## THE PROBLEM
In the data below, find every line with the string "heaven" and pull it out.

========================

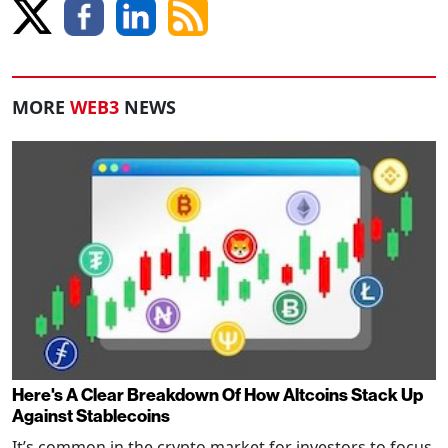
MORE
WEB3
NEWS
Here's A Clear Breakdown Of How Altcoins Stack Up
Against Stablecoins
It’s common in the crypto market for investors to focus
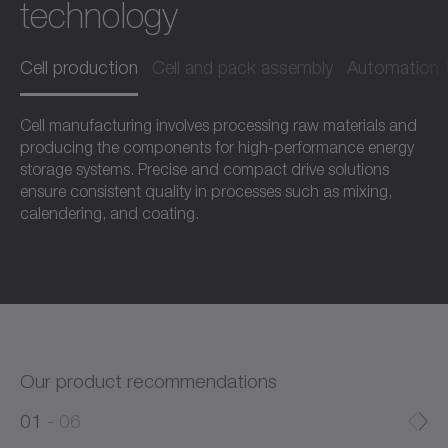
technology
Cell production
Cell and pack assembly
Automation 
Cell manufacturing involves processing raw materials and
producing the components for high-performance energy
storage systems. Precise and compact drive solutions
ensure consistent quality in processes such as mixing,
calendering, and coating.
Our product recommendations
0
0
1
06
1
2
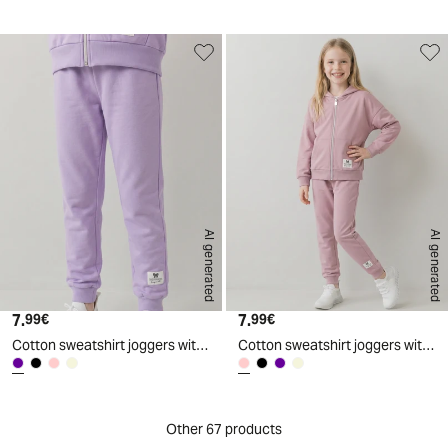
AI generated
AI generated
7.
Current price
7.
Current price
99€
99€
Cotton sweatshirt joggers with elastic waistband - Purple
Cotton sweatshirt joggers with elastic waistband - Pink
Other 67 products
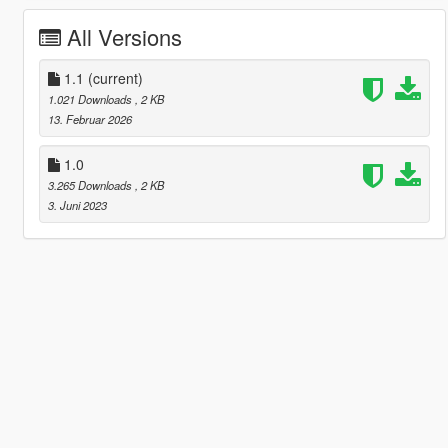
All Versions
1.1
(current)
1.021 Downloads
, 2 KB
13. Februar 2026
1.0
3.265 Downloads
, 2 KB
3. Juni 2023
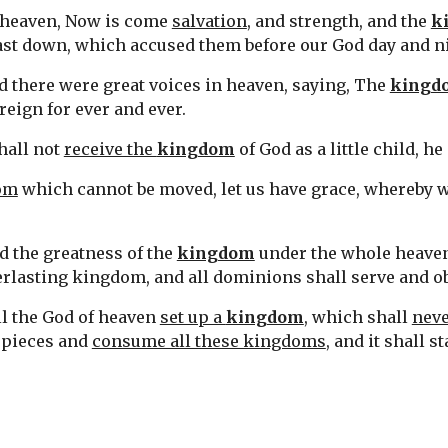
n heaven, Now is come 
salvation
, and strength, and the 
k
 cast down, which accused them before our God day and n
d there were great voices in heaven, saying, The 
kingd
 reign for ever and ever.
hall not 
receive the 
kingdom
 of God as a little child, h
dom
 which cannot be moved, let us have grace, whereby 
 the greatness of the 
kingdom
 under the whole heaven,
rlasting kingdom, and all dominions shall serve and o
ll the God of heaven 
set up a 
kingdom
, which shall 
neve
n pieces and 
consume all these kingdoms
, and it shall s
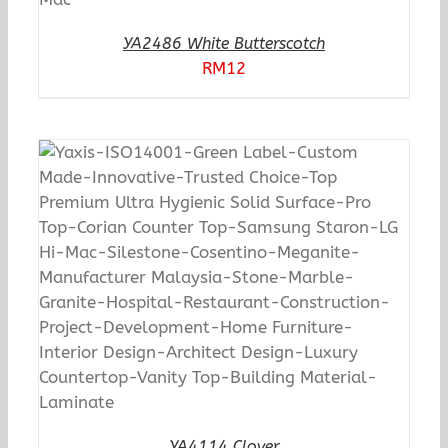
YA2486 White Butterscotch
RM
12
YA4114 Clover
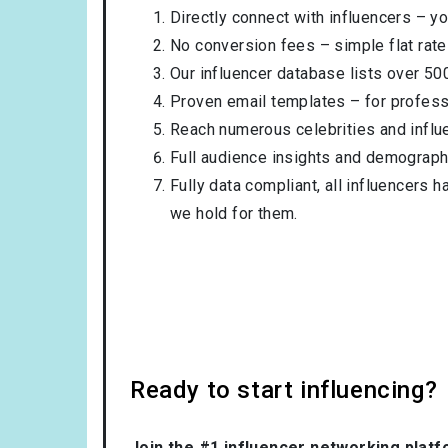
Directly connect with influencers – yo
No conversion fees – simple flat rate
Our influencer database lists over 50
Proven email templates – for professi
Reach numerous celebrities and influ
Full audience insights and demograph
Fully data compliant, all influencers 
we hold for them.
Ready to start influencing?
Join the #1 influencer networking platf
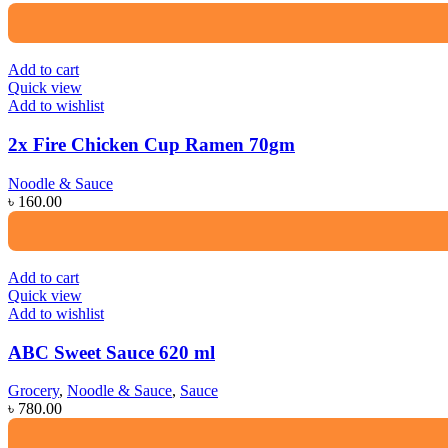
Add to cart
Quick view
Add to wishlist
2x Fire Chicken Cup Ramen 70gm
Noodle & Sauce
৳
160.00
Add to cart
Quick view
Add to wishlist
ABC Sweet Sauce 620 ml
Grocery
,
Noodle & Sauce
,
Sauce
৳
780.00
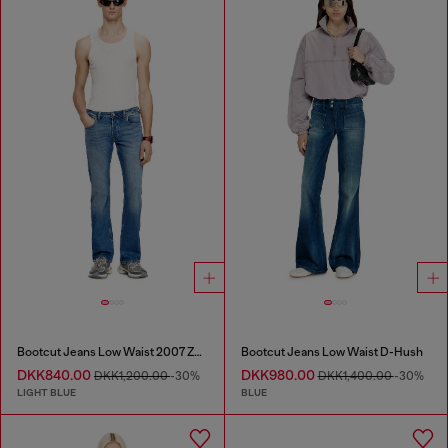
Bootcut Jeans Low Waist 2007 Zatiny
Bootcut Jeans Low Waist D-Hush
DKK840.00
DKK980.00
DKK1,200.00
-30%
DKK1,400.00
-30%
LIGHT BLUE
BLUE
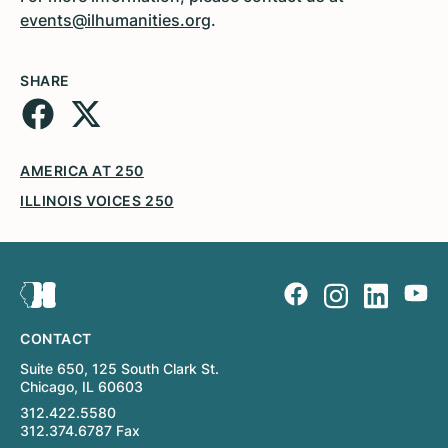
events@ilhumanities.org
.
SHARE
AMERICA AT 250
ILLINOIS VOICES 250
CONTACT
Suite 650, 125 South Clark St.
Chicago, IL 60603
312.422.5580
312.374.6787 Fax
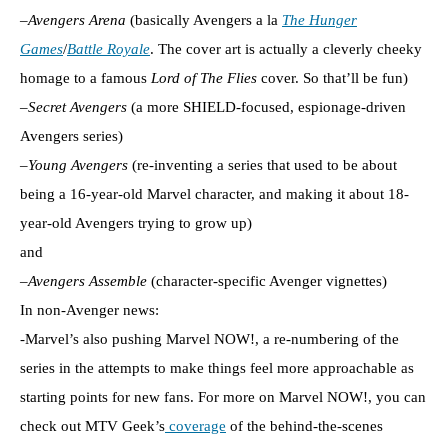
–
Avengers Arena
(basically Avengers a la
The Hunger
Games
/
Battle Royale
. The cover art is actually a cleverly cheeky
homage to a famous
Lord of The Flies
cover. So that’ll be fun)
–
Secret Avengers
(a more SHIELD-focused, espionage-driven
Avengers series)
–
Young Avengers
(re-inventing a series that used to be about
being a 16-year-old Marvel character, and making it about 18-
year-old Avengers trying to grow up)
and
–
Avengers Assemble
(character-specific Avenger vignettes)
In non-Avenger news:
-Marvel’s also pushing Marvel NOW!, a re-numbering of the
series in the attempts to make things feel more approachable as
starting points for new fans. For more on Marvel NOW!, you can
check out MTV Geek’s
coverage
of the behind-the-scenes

========================

## SOLVED PROBLEM
n heaven, Now is come 
d there were great voices in heaven, saying, The 
 under the whole heaven,
ll the God of heaven 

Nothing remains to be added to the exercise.